#### [PROBLEM TO WORK ON]
Write out every record below exactly as given. Leave the pictures out.

Excerpts from a dataset
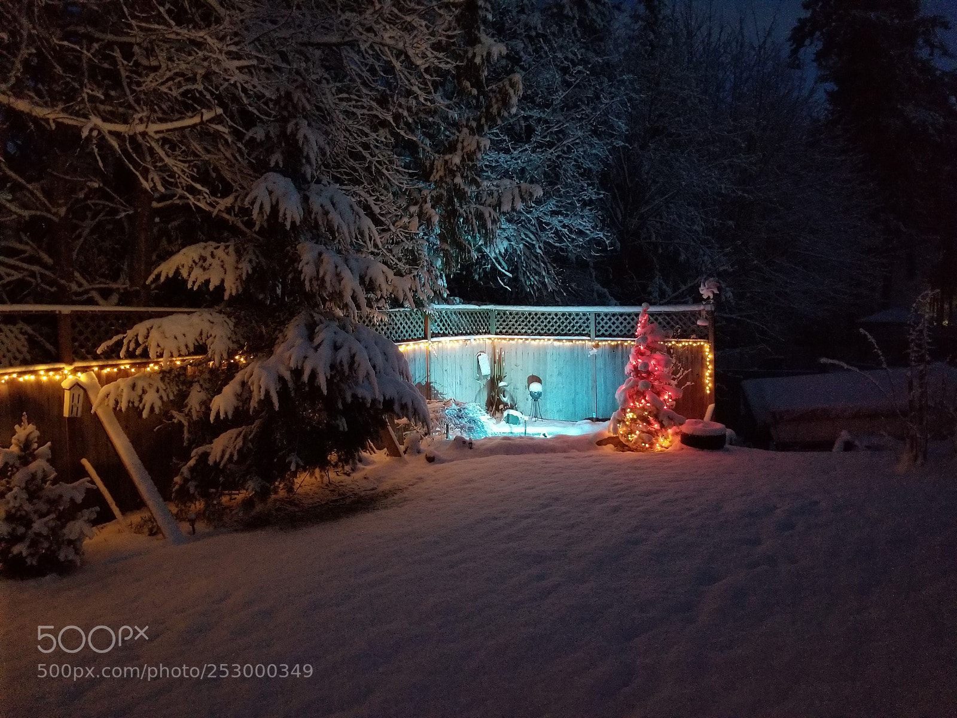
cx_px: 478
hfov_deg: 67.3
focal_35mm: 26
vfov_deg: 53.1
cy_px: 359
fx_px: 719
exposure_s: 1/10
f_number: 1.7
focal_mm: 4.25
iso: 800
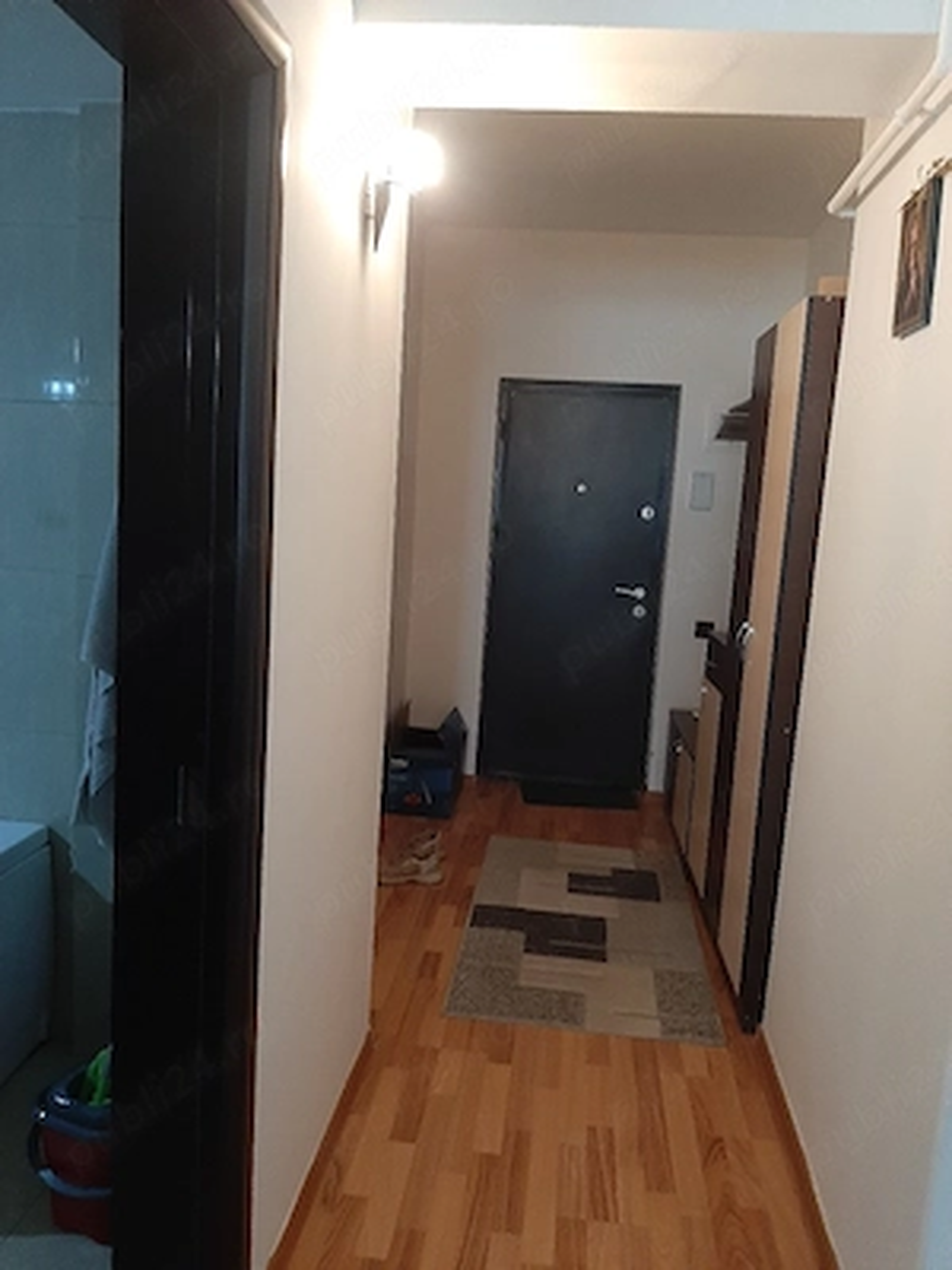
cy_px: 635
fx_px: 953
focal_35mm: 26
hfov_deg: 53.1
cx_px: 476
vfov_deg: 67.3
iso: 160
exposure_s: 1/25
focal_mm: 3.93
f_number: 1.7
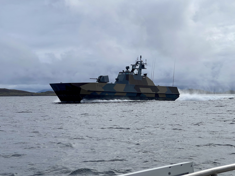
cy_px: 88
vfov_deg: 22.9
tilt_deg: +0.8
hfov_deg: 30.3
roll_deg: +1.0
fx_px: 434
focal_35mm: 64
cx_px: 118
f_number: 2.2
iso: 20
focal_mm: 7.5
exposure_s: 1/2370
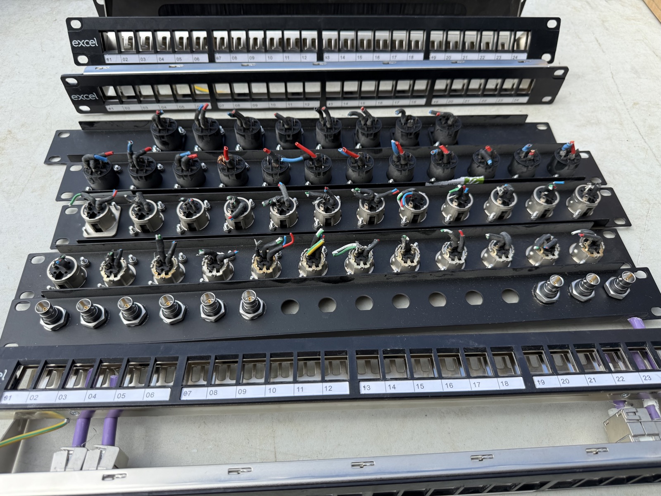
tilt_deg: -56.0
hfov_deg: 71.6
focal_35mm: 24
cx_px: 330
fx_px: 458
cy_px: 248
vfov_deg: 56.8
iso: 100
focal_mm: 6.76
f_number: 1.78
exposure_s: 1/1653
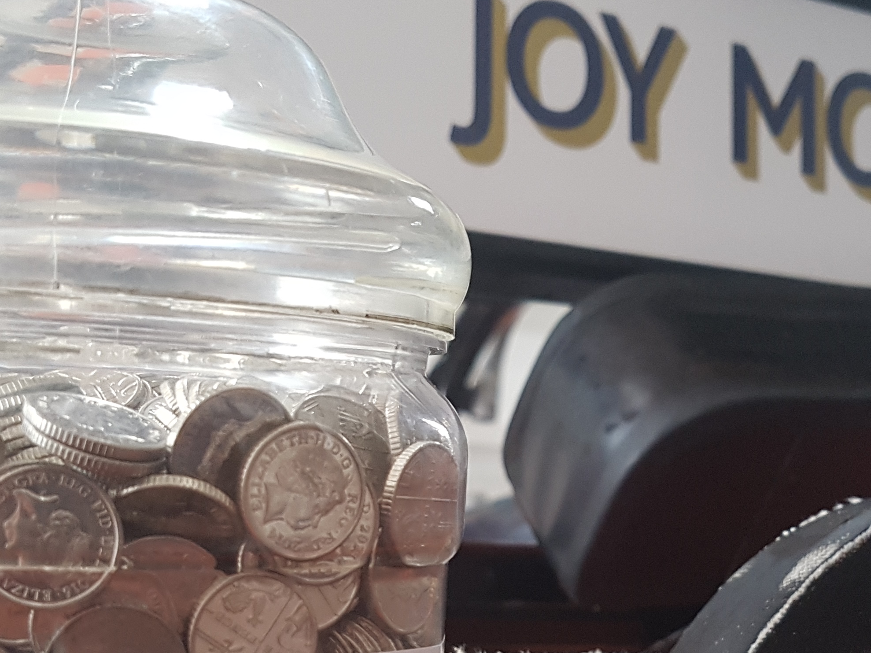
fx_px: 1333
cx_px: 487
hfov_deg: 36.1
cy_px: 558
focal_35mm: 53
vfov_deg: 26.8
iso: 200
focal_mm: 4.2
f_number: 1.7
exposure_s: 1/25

#### [COMPLETED EXERCISE]
cx_px: 478
hfov_deg: 67.3
focal_35mm: 26
vfov_deg: 53.1
cy_px: 359
fx_px: 719
exposure_s: 1/10
f_number: 1.7
focal_mm: 4.25
iso: 800
cy_px: 635
fx_px: 953
focal_35mm: 26
hfov_deg: 53.1
cx_px: 476
vfov_deg: 67.3
iso: 160
exposure_s: 1/25
focal_mm: 3.93
f_number: 1.7
cy_px: 88
vfov_deg: 22.9
tilt_deg: +0.8
hfov_deg: 30.3
roll_deg: +1.0
fx_px: 434
focal_35mm: 64
cx_px: 118
f_number: 2.2
iso: 20
focal_mm: 7.5
exposure_s: 1/2370
tilt_deg: -56.0
hfov_deg: 71.6
focal_35mm: 24
cx_px: 330
fx_px: 458
cy_px: 248
vfov_deg: 56.8
iso: 100
focal_mm: 6.76
f_number: 1.78
exposure_s: 1/1653
fx_px: 1333
cx_px: 487
hfov_deg: 36.1
cy_px: 558
focal_35mm: 53
vfov_deg: 26.8
iso: 200
focal_mm: 4.2
f_number: 1.7
exposure_s: 1/25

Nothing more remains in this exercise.